Scott Pritchard | Principal
I have a confession to make. I have a friend who is a broker. There, I feel better getting that off my chest.
Aside from having built a very profitable book of business by the sheer force of his personality and some very aggressive sales tactics, along with jumping from one brokerage house to another for a hefty payday, he’s actually a good guy.
I recently ran into him at a holiday party and he blurted out the following:
“You know, John Smith (the CFO of one of my 401(k) clients; not his real name, by the way) paid you a great compliment recently.
He said that they chose to go with you for their 401(k) plan because you were the only advisor who came in, asked questions and actually listened to their goals for the plan.

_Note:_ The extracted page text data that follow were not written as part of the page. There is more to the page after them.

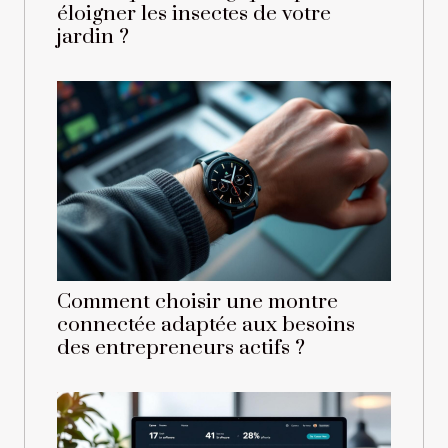
éloigner les insectes de votre
jardin ?
Comment choisir une montre
connectée adaptée aux besoins
des entrepreneurs actifs ?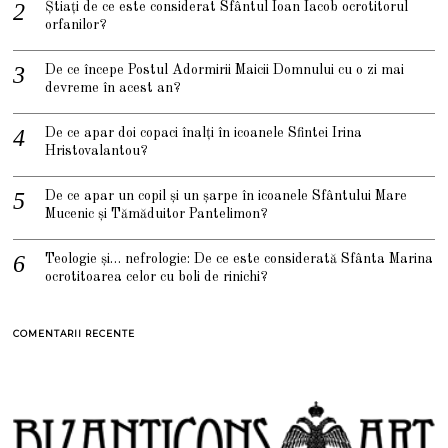
Știați de ce este considerat Sfântul Ioan Iacob ocrotitorul
orfanilor?
De ce începe Postul Adormirii Maicii Domnului cu o zi mai
devreme în acest an?
De ce apar doi copaci înalți în icoanele Sfintei Irina
Hristovalantou?
De ce apar un copil și un șarpe în icoanele Sfântului Mare
Mucenic și Tămăduitor Pantelimon?
Teologie și… nefrologie: De ce este considerată Sfânta Marina
ocrotitoarea celor cu boli de rinichi?
COMENTARII RECENTE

John said everyone else came in pitching their product and bragging about how great they were.
You know, I’ve shared that with our team and we’re really going to try to listen more and talk less…”
I tried to be gracious and just said “Thanks for sharing that”, but I couldn’t help but think to myself “Really? They don’t teach that on the first day of “Broker School”?”
But in reflecting back on it later, I was reminded of just how different the Registered Investment Advisor (RIA) business model is when compared to the brokerage firm model. As an RIA, I am legally obligated to put my clients’ interests ahead of my own. Brokers aren’t held to that same fiduciary standard.
Knowing that the brokerage business model is based on selling product, not on meeting clients’ needs, maybe I shouldn’t have been so surprised that actually listening to a client seemed like such a novel idea to my friend, the broker.